Democracy is Not a Spectator Sport
By Lynn Branigan
I hope Marian Wright Edelman (civil rights activist, and founder of the Children’s Defense Fund), will forgive me for using her quote as my headline this month. Her words greatly inspire me as the November 8 mid-term election approaches.
I’m not going to use this space or my voice to suggest how you should vote. That decision is yours, and it is personal. But I will use whatever influence I might have to encourage you to vote. As I see it, voting is a right and a responsibility. Allow me to quote another icon, the late John Lewis, who said “The right to vote is precious, almost sacred. It is the most powerful nonviolent tool or instrument in a democratic society. We must use it.”
You can vote now if you are so inclined. Either by mail or in person. Our partners at #votingmaven reminded us that this past Friday (10/28), was national Vote Early Day, a nonpartisan movement of media companies, businesses, nonprofits, election administrators, and artists working to ensure all Americans have the tools to vote early. It was founded by MTV during the pandemic to help every voter know how, where, and when they can vote early.
There are early voting tools that will help you find your polling place.
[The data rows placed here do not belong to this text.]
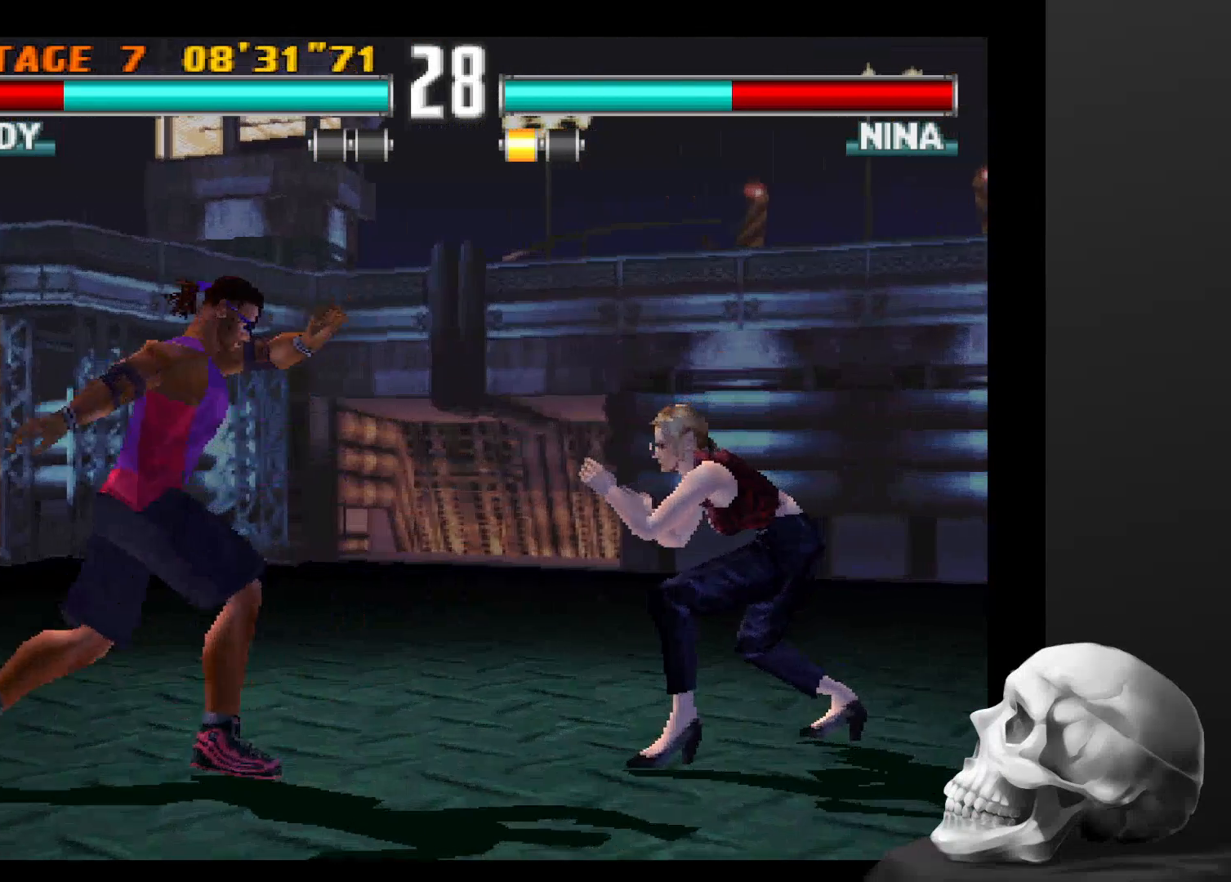
{"buttons": ["CIRCLE"], "left_stick": "center", "right_stick": "center", "events": [[33, "CIRCLE", "down"], [366, "CIRCLE", "up"], [433, "CIRCLE", "down"]]}
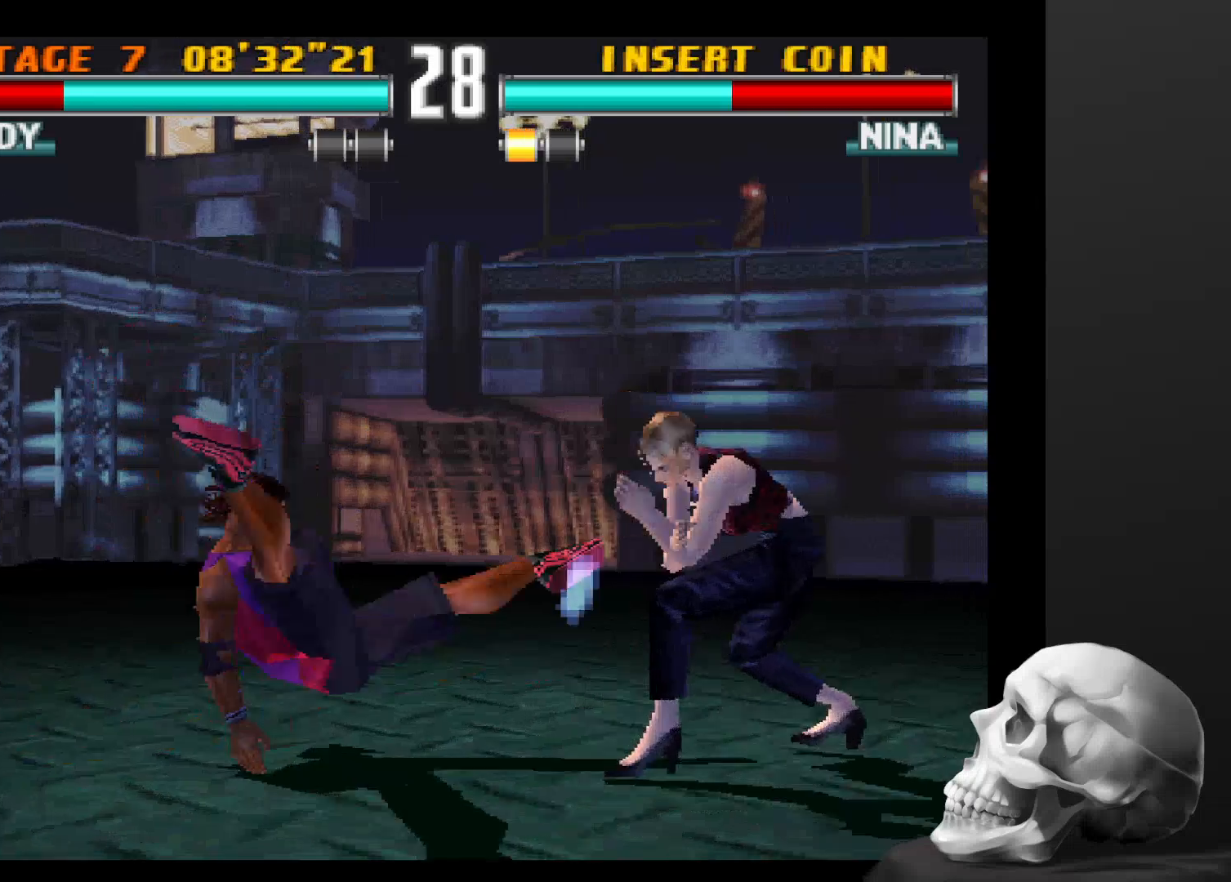
{"buttons": ["CIRCLE"], "left_stick": "center", "right_stick": "center", "events": [[33, "CIRCLE", "up"], [133, "CIRCLE", "down"], [233, "CIRCLE", "up"], [300, "CIRCLE", "down"], [433, "CIRCLE", "up"], [500, "CIRCLE", "down"]]}
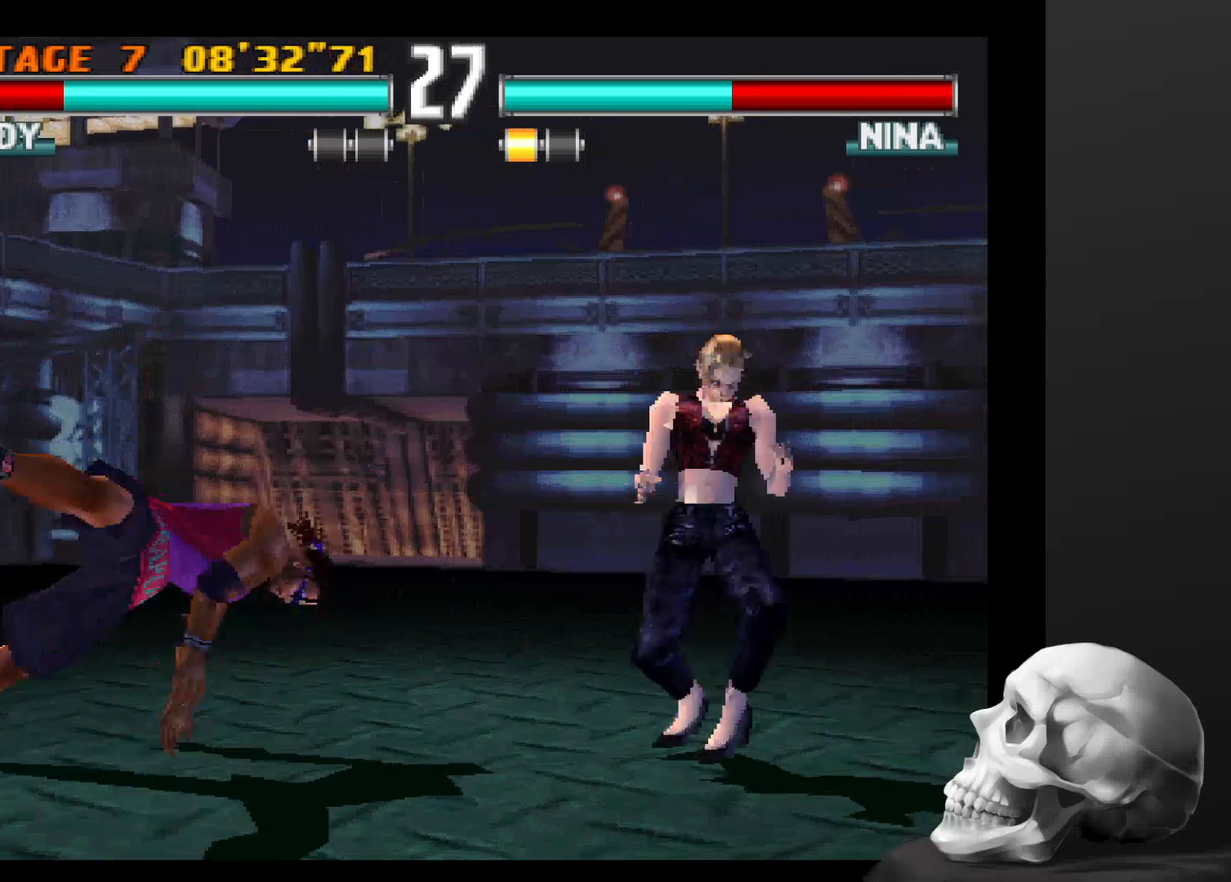
{"buttons": [], "left_stick": "center", "right_stick": "center", "events": [[133, "CIRCLE", "up"], [200, "CIRCLE", "down"], [366, "CIRCLE", "up"]]}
Check out www.votingmaven.org, www.voteearlyday.org/state-rules and www.gettothepolls.org for voting locations and guidelines. These sites will also help you find out where to vote if you choose to vote on election day.
As the CEO of an organization that exists to pave the way for more women to lead, the right to vote is profoundly important. Women were denied the right to vote in the US until 1920, when the persistent efforts of the women’s suffrage movement finally resulted in the 19th Amendment. Of course, the 19th Amendment did not guarantee any woman the vote. Women – especially women of color – would continue to face a maze of state laws—based on age, citizenship, residency, mental competence, and more—that systematically prevented us from voting.
Historians will confirm that while many Black women in the north were able, with the 19th Amendment, to cast their vote, much of the country practiced suppression tactics like literacy tests, poll taxes, voter ID requirements, and intimidation to block Black voters. It wasn’t until the Voting Rights Act was passed in 1965 that Black women’s right to vote was truly protected by law.
It wasn’t until 1929 that “literate” Latinx women were allowed to vote. However, literacy tests remained an effective means of keeping some Hispanic and other women of color from voting long after the federal amendment was passed. It took a 1975 extension of the Voting Rights Act to expand voting access to women who primarily speak languages other than English.
Native-born Asian Americans already had U.S. citizenship in 1920, but first-generation Asian Americans did not, so were excluded from voting until the Immigration and Nationality Act of 1952 allowed them to gain citizenship – more than three decades after the 19th Amendment.
For Native American women, it wasn’t until the passage of the Snyder Act in 1924 that American-born Native women were able to gain citizenship. However, as recently as 1962, individual states still prevented them from voting on contrived grounds, such as literacy tests, poll taxes and claims that residence on a reservation prohibited residency.
When I think about the courageous women (and male) warriors who fought for our right to go to the polls or complete an early ballot to cast a vote, I am in absolute awe. I’ll close with the words of Susan B. Anthony: Someone struggled for your right to vote. Use it.”